Прошло несколько месяцев, и девушка вновь пришла к Оксане Владимировне на прием. На сей раз одна. Папочка с бумагами в руках и авансом поджатые губы наводили на мысль, что человек пришел требовать непотребного. Так, собственно, и произошло.
— Мне нужна справка, что бабушка дееспособна, — с порога выпалила дама.
— Позвольте, — удивилась доктор, — а разве не она у вас не узнает родных, не находит туалета, убегает из дома?
— Так ведь это не всегда! Иногда она прямо как нормальная, словно прояснение на нее находит.
— Согласна, именно так сосудистая деменция и течет: волнообразно, со светлыми окнами и ухудшениями.
— Вот-вот, у нее сейчас как раз такое светлое окно, и мне срочно нужна справка, что она дееспособна.
— Отчего же такая спешка?
— Нам надо продать ее квартиру и объединить жилплощадь. А нотариус такой вредный, как стал задавать бабульке каверзные вопросы — какое число сегодня, да какой месяц, да какой год! Весна или лето? А та возьми и ляпни, что осень! Семьдесят пятого года! И что ей — двадцать пять. И все, отправили к вам. А нам надо срочно все документы сделать, иначе хорошая сделка сорвется.
— Нотариус совершенно справедливо засомневался, поэтому быстро не получится никак, да и вопрос с дееспособностью бабушки не вызывает сомнений, но совсем не в том ключе…
— Вы хотите сказать, что не пойдете мне навстречу?
— Я хочу сказать, что вопрос о дееспособности бабушки — экспертный, но ответ эксперта вас вряд ли порадует.
— То есть вы не хотите мне помочь?
— Хочу, но так, чтобы по закону. И по сути дела тоже. Ведь вы, к примеру, не можете быть слегка беременной именно в те моменты, когда вам удобно.
— Ну, отчего же! Сегодня беременная, завтра аборт, послезавтра снова залетела.
— Надо же, какая активная жизненная позиция! Хорошо, а когда вы придете в следующий раз класть бабушку в геронтологическое отделение, она у вас снова будет недееспособной и слабоумной?
— Ну конечно же! — На Оксану посмотрели так, словно слабоумие заразно, и она только что эту инфекцию подхватила. — Иначе с чего бы мне ее сдавать?
— Какая интересная получается у вашей бабушки дееспособность! — восхитилась Оксана Владимировна. — И, что важно, выгодная. А на момент получения пенсии какой будем ее считать?
— Ну-у, — задумалась девушка. Процесс прорабатывания ситуации был ощутим почти физически. — А! Вот! Ведь за месяц состояние может меняться — ну, там, фазы луны, магнитные бури, артериальное давление… Но обязательно будет светлое окно. Вот тогда-то и можно будет идти с ней и получать пенсию. Так что вы справку правильно напишите, ладно?
— Ну вот что, — резюмировала доктор, — только врожденная интеллигентность и страшной силы душевная доброта не позволяют мне послать вас дальше кабинета судебно-психиатрической экспертизы. Но и ближе тоже никак не получится.

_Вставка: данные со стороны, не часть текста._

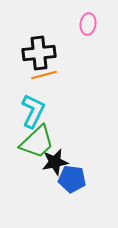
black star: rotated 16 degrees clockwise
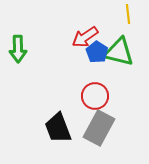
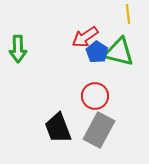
gray rectangle: moved 2 px down
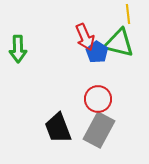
red arrow: rotated 80 degrees counterclockwise
green triangle: moved 9 px up
red circle: moved 3 px right, 3 px down
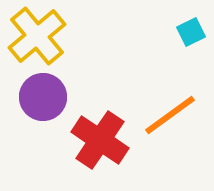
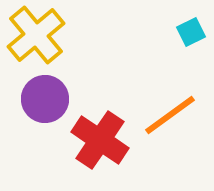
yellow cross: moved 1 px left, 1 px up
purple circle: moved 2 px right, 2 px down
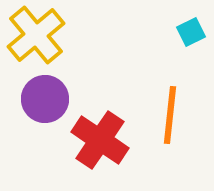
orange line: rotated 48 degrees counterclockwise
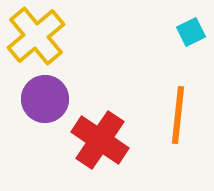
yellow cross: moved 1 px down
orange line: moved 8 px right
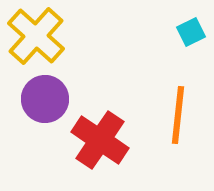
yellow cross: rotated 8 degrees counterclockwise
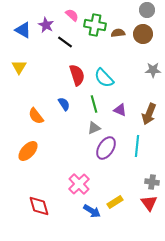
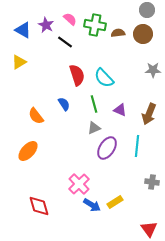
pink semicircle: moved 2 px left, 4 px down
yellow triangle: moved 5 px up; rotated 28 degrees clockwise
purple ellipse: moved 1 px right
red triangle: moved 26 px down
blue arrow: moved 6 px up
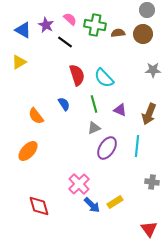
blue arrow: rotated 12 degrees clockwise
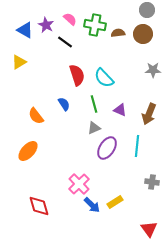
blue triangle: moved 2 px right
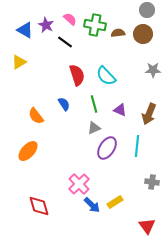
cyan semicircle: moved 2 px right, 2 px up
red triangle: moved 2 px left, 3 px up
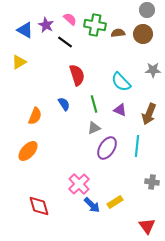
cyan semicircle: moved 15 px right, 6 px down
orange semicircle: moved 1 px left; rotated 120 degrees counterclockwise
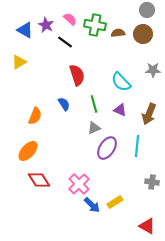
red diamond: moved 26 px up; rotated 15 degrees counterclockwise
red triangle: rotated 24 degrees counterclockwise
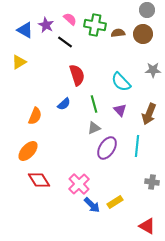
blue semicircle: rotated 80 degrees clockwise
purple triangle: rotated 24 degrees clockwise
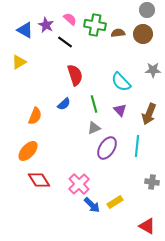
red semicircle: moved 2 px left
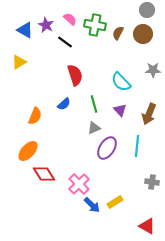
brown semicircle: rotated 56 degrees counterclockwise
red diamond: moved 5 px right, 6 px up
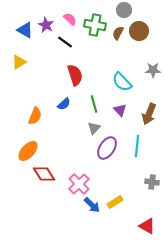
gray circle: moved 23 px left
brown circle: moved 4 px left, 3 px up
cyan semicircle: moved 1 px right
gray triangle: rotated 24 degrees counterclockwise
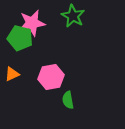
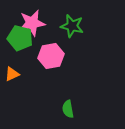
green star: moved 1 px left, 10 px down; rotated 15 degrees counterclockwise
pink hexagon: moved 21 px up
green semicircle: moved 9 px down
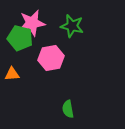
pink hexagon: moved 2 px down
orange triangle: rotated 21 degrees clockwise
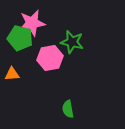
green star: moved 16 px down
pink hexagon: moved 1 px left
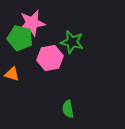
orange triangle: rotated 21 degrees clockwise
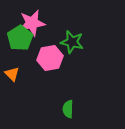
green pentagon: rotated 25 degrees clockwise
orange triangle: rotated 28 degrees clockwise
green semicircle: rotated 12 degrees clockwise
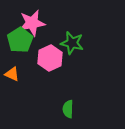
green pentagon: moved 2 px down
green star: moved 1 px down
pink hexagon: rotated 15 degrees counterclockwise
orange triangle: rotated 21 degrees counterclockwise
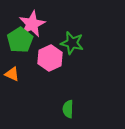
pink star: moved 1 px down; rotated 16 degrees counterclockwise
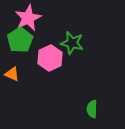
pink star: moved 4 px left, 6 px up
green semicircle: moved 24 px right
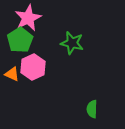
pink hexagon: moved 17 px left, 9 px down
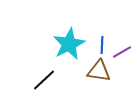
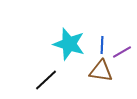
cyan star: rotated 28 degrees counterclockwise
brown triangle: moved 2 px right
black line: moved 2 px right
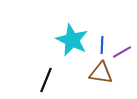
cyan star: moved 3 px right, 4 px up; rotated 8 degrees clockwise
brown triangle: moved 2 px down
black line: rotated 25 degrees counterclockwise
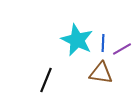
cyan star: moved 5 px right
blue line: moved 1 px right, 2 px up
purple line: moved 3 px up
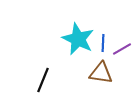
cyan star: moved 1 px right, 1 px up
black line: moved 3 px left
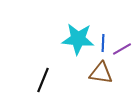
cyan star: rotated 20 degrees counterclockwise
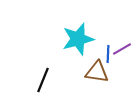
cyan star: rotated 20 degrees counterclockwise
blue line: moved 5 px right, 11 px down
brown triangle: moved 4 px left, 1 px up
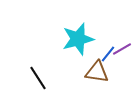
blue line: rotated 36 degrees clockwise
black line: moved 5 px left, 2 px up; rotated 55 degrees counterclockwise
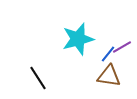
purple line: moved 2 px up
brown triangle: moved 12 px right, 4 px down
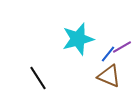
brown triangle: rotated 15 degrees clockwise
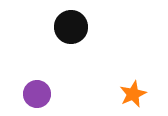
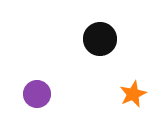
black circle: moved 29 px right, 12 px down
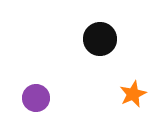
purple circle: moved 1 px left, 4 px down
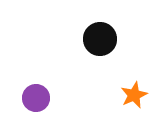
orange star: moved 1 px right, 1 px down
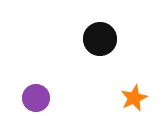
orange star: moved 3 px down
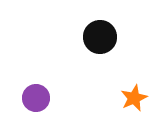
black circle: moved 2 px up
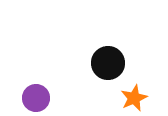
black circle: moved 8 px right, 26 px down
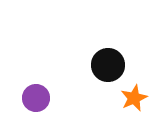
black circle: moved 2 px down
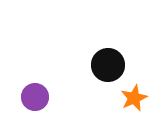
purple circle: moved 1 px left, 1 px up
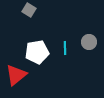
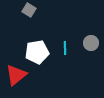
gray circle: moved 2 px right, 1 px down
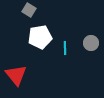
white pentagon: moved 3 px right, 15 px up
red triangle: rotated 30 degrees counterclockwise
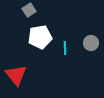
gray square: rotated 24 degrees clockwise
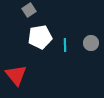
cyan line: moved 3 px up
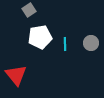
cyan line: moved 1 px up
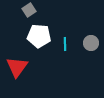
white pentagon: moved 1 px left, 1 px up; rotated 15 degrees clockwise
red triangle: moved 1 px right, 8 px up; rotated 15 degrees clockwise
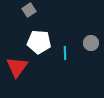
white pentagon: moved 6 px down
cyan line: moved 9 px down
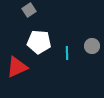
gray circle: moved 1 px right, 3 px down
cyan line: moved 2 px right
red triangle: rotated 30 degrees clockwise
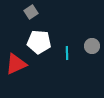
gray square: moved 2 px right, 2 px down
red triangle: moved 1 px left, 3 px up
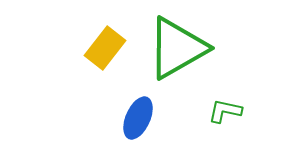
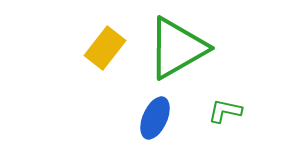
blue ellipse: moved 17 px right
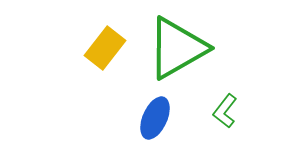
green L-shape: rotated 64 degrees counterclockwise
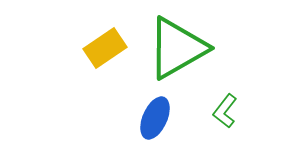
yellow rectangle: rotated 18 degrees clockwise
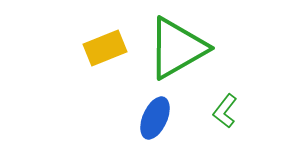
yellow rectangle: rotated 12 degrees clockwise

Завели на даче живность, теперь невольно постигаем тонкости зоопсихологии. И психопатологии, уже обнаружились курица-психопатка, утка-дебилка и гусь-нарцисс. И только кролики удивительно милы.
Премию на бочку!
Спроси меня: за что казнили гения?
За что пророк по шее получил?
Зачем прогресс дорос до изумления,
Но ничему людей не научил?
© Михаил Щербаков
Вопросы. Пациенты задают их постоянно. Самые разные. Многие из них привычны, а ответы на них не менее предсказуемы и типичны, чем коленный рефлекс. Или кремастерный
[59]
— до чего дотянешься. Абсолютным лидером в любом отделении (кроме отделения неврозов) всегда был вопрос: «Когда меня выпишут?» Много вопросов задается о причинах болезни и о том, сколько она продлится и чего от нее можно ожидать. А порой бывают сногсшибательные вопросы, просто из главного калибра и в упор. На такие шаблонных ответов не бывает, спасает только искусство импровизации.